"No," returned Abby; "but my brother Larry thought so. And if it looks that way even to a little boy like him, I think I would rather not pretend to be Queen."

"A May piece without a Queen! Why, it would be like the play of Hamlet with Hamlet left out!" declared Marion. "Did you not think that if you declined the part we might give it to some one else?"

Abby colored and was silent. This had, indeed, been the hardest part of the struggle with herself. But there was an element of the heroic in her character. She never did anything by halves; like the little girl so often quoted, "when she was good, she was very, very, good."

Marion stood a moment looking at her. "And do you really mean," she said at length, "that you are ready to give up the role you were so delighted with yesterday, and the satisfaction of queening it over your companions if only for an hour?—that you are willing to make the sacrifice to honor the Blessed Virgin?"

With some embarrassment, Abby admitted that this was her motive.

A sudden thought occurred to Marion. "Then, Abby, you shall!" said she. "I'll arrange it; but don't say a word about it to any one. Let the girls think you are to be Queen, if they please. Why, missy," she went on, becoming enthusiastic, "it is really a clever idea for our drama. We shall have a lovely May piece, after all."

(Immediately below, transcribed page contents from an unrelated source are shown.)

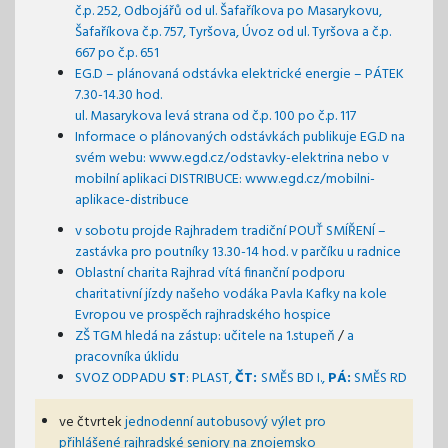
č.p. 252, Odbojářů od ul. Šafaříkova po Masarykovu,
Šafaříkova č.p. 757, Tyršova, Úvoz od ul. Tyršova a č.p.
667 po č.p. 651
EG.D – plánovaná odstávka elektrické energie – PÁTEK
7.30-14.30 hod.
ul. Masarykova levá strana od č.p. 100 po č.p. 117
Informace o plánovaných odstávkách publikuje EG.D na
svém webu: www.egd.cz/odstavky-elektrina
nebo v
mobilní aplikaci DISTRIBUCE: www.egd.cz/mobilni-
aplikace-distribuce
v sobotu projde Rajhradem tradiční POUŤ SMÍŘENÍ –
zastávka pro poutníky 13.30-14 hod. v parčíku u radnice
Oblastní charita Rajhrad vítá finanční podporu
charitativní jízdy našeho vodáka Pavla Kafky na kole
Evropou ve prospěch rajhradského hospice
ZŠ TGM hledá na zástup: učitele na 1.stupeň
/
a
pracovníka úklidu
SVOZ ODPADU
ST
: PLAST,
ČT:
SMĚS BD I.,
PÁ:
SMĚS RD
ve čtvrtek
jednodenní autobusový výlet pro
přihlášené rajhradské seniory na znojemsko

Marion hastened away, intent upon working out the new plan which her quick fancy had already sketched in outline. To be sure, she and Ellen had devised a different one, and agreed that each should write certain scenes. Ellen had taken the first opportunity that morning to whisper that she had devoted to the drama all the previous evening and an hour before breakfast. Marion, indeed, had done the same.

"But it will not make any difference. We can change the lines a little," she said to herself, after reading the manuscript, which Ellen passed to her at the hour of German study,—a time they were allowed to take for this particular composition.

Ellen, however, thought otherwise.

"What! another plan for the May piece!" she said, when Marion mentioned the subject. "Why, see all I've written; and in rhyme, too!"